Sometimes in novels or on telly one comes across husbands who say things like "are you tired darling, do you want me to cook supper?" But presumably these are just fictional characters - no wait, I was married to someone once who cooked supper on his own initiative - regularly.  Obviously there's more to marriage than - but this isn't about supper, it's about consideration, inclusion even.  I don't actually believe M is aspergic, he's too emotionally sensitive in lots of ways.  I am not feeling as sensitive and touchy as I was 3 or 4 years ago.  Maybe I'm just hungry!  but it's upsetting, and once again I feel that all the efforts of the last 20 years are - well not wasted exactly, but I suppose I just can't imagine making supper and eating it with the boys.  But perhaps I should do that.  I don't know, he's apologetic - but I'm hurt.  I shouldn't be hurt, I should rise above it, I should think of all the positives.

Passive agression?
But the fact is, these things ALWAYS happen around about the times when I am making super-human efforts to create something good for the family - in this case the wider family. So they always have a sort of passive-aggressive side to them, as if he is saying "you think you can make me work on this family project, I don't want to - I'm going to be ill, and if I can't get away with that, I shall be unhelpful and obstructive."  I have asked him if he knows he does this, but he denies it.  But every year, as the Christmas events - his birthday (which I feel like cancelling this year), the DAY and my family's day all evoke these sort of responses from him.   Which is why for many years I've fantasised about going abroad - Rome and Egypt always seem appealing - but Provence would do.  Which is why...

Resentment
Yes, obviously, I do feel resentful.  I am trying hard to write, but am not getting a chance.  I am happy to do things for the greater good - it's part of my bleeding raison d'etre - but why can't these feel like a collective effort.  I don't want to direct all the activities, I don't want to be the organiser - Oh God, why did I marry someone with the organisational powers and strategic thinking of a - oh, I don't know - supply your own creature - even a duck billed platypus has probably got greater abilities in this area than M. I bloody well hope my reward will be in heaven - but occasionally I can't help wishing for an earthly reward too.


Tuesday 17 September 2013

Almodovar - Los Amantes Pasajeros

Just went to see this at the local cinema club - don't know how long it's been out, but it was great fun.  I am not sure there's much else to say about it.  Obviously if you were horrified by homosexuality you wouldn't find it fun... just horribly vulgar, but my only question about it is:  Is it acceptable to continue to portray the cabin staff of an aircraft as hysterical queeny stereotypes... I mean, this was the kind of thing one heard about in say the early 80's - but now?  Or is it OK in Spain?  Or is it because Almodovar is gay that he can say what he likes (well, we all can of course - but most of us would be torn apart by the wild dogs of PC rectitude if we did).   Or is it - Heaven forefend - that gay cabin crew really do behave like this and the whole thing has been made with documentary veracity.

§

Work request A => According to the blog text, where did the writer see the Almodovar film Los Amantes Pasajeros?
Work request B => Echo everything in the blog text from "But the fact" down to "do.  Which is why...".

Material shown =>
§

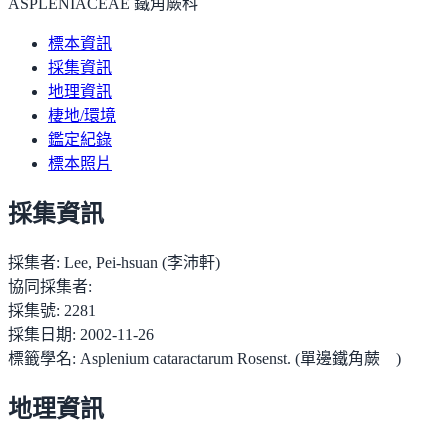
ASPLENIACEAE 鐵角蕨科
標本資訊
採集資訊
地理資訊
棲地/環境
鑑定紀錄
標本照片
採集資訊
採集者:
Lee, Pei-hsuan (李沛軒)
協同採集者:
採集號:
2281
採集日期:
2002-11-26
標籤學名:
Asplenium cataractarum Rosenst. (單邊鐵角蕨 )
地理資訊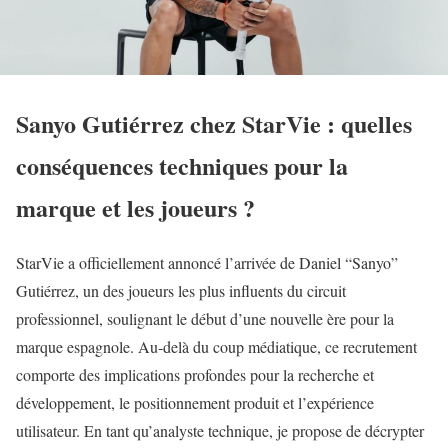
Sanyo Gutiérrez chez StarVie : quelles
conséquences techniques pour la
marque et les joueurs ?
StarVie a officiellement annoncé l’arrivée de Daniel “Sanyo”
Gutiérrez, un des joueurs les plus influents du circuit
professionnel, soulignant le début d’une nouvelle ère pour la
marque espagnole. Au‑delà du coup médiatique, ce recrutement
comporte des implications profondes pour la recherche et
développement, le positionnement produit et l’expérience
utilisateur. En tant qu’analyste technique, je propose de décrypter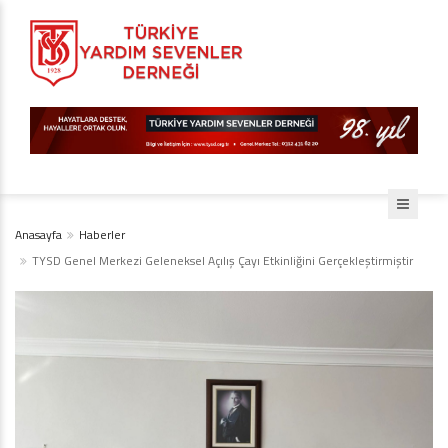
Anasayfa
Haberler
TYSD Genel Merkezi Geleneksel Açılış Çayı Etkinliğini Gerçekleştirmiştir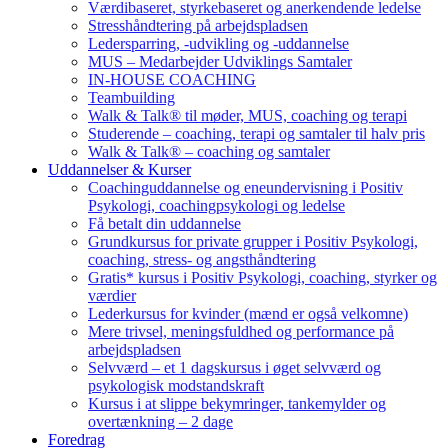
Værdibaseret, styrkebaseret og anerkendende ledelse
Stresshåndtering på arbejdspladsen
Ledersparring, -udvikling og -uddannelse
MUS – Medarbejder Udviklings Samtaler
IN-HOUSE COACHING
Teambuilding
Walk & Talk® til møder, MUS, coaching og terapi
Studerende – coaching, terapi og samtaler til halv pris
Walk & Talk® – coaching og samtaler
Uddannelser & Kurser
Coachinguddannelse og eneundervisning i Positiv
Psykologi, coachingpsykologi og ledelse
Få betalt din uddannelse
Grundkursus for private grupper i Positiv Psykologi,
coaching, stress- og angsthåndtering
Gratis* kursus i Positiv Psykologi, coaching, styrker og
værdier
Lederkursus for kvinder (mænd er også velkomne)
Mere trivsel, meningsfuldhed og performance på
arbejdspladsen
Selvværd – et 1 dagskursus i øget selvværd og
psykologisk modstandskraft
Kursus i at slippe bekymringer, tankemylder og
overtænkning – 2 dage
Foredrag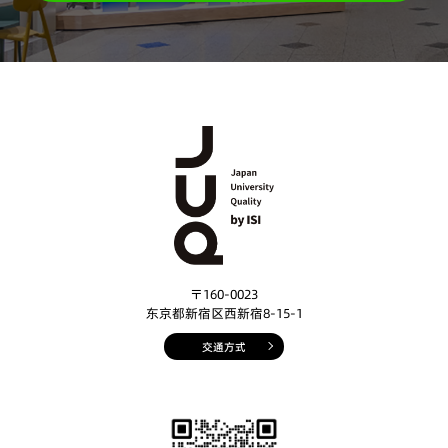
〒160-0023
东京都新宿区西新宿8-15-1
交通方式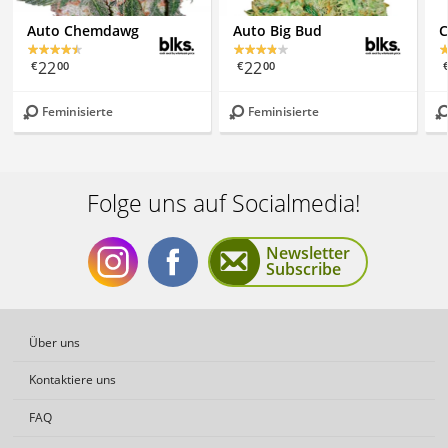
Auto Chemdawg
Auto Big Bud
C
22
22
€
00
€
00
Feminisierte
Feminisierte
Folge uns auf Socialmedia!
Newsletter
Subscribe
Folge
Folge
Über uns
Kontaktiere uns
FAQ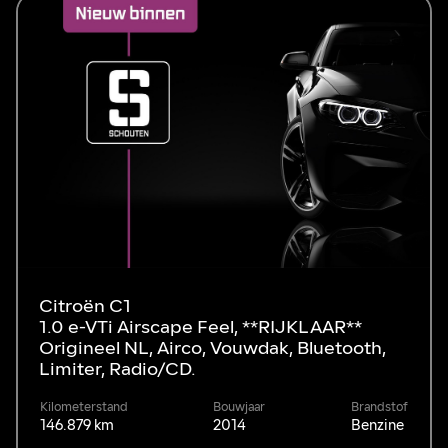
Citroën C1
1.0 e-VTi Airscape Feel, **RIJKLAAR**
Origineel NL, Airco, Vouwdak, Bluetooth,
Limiter, Radio/CD.
Kilometerstand
Bouwjaar
Brandstof
146.879 km
2014
Benzine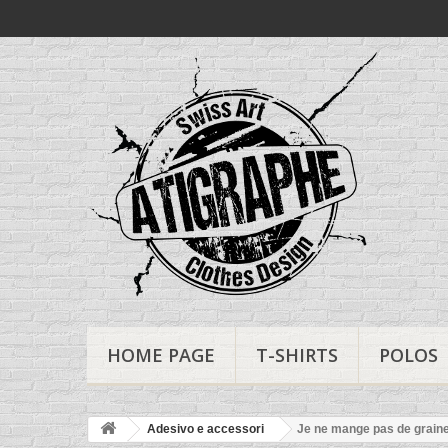
HOME PAGE
T-SHIRTS
POLOS
Adesivo e accessori
Je ne mange pas de grain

§

Response area A => At the local cinema club.

Response area B =>
But the fact is, these things ALWAYS happen around about the times when I am making super-human efforts to create something good for the family - in this case the wider family. So they always have a sort of passive-aggressive side to them, as if he is saying "you think you can make me work on this family project, I don't want to - I'm going to be ill, and if I can't get away with that, I shall be unhelpful and obstructive."  I have asked him if he knows he does this, but he denies it.  But every year, as the Christmas events - his birthday (which I feel like cancelling this year), the DAY and my family's day all evoke these sort of responses from him.   Which is why for many years I've fantasised about going abroad - Rome and Egypt always seem appealing - but Provence would do.  Which is why...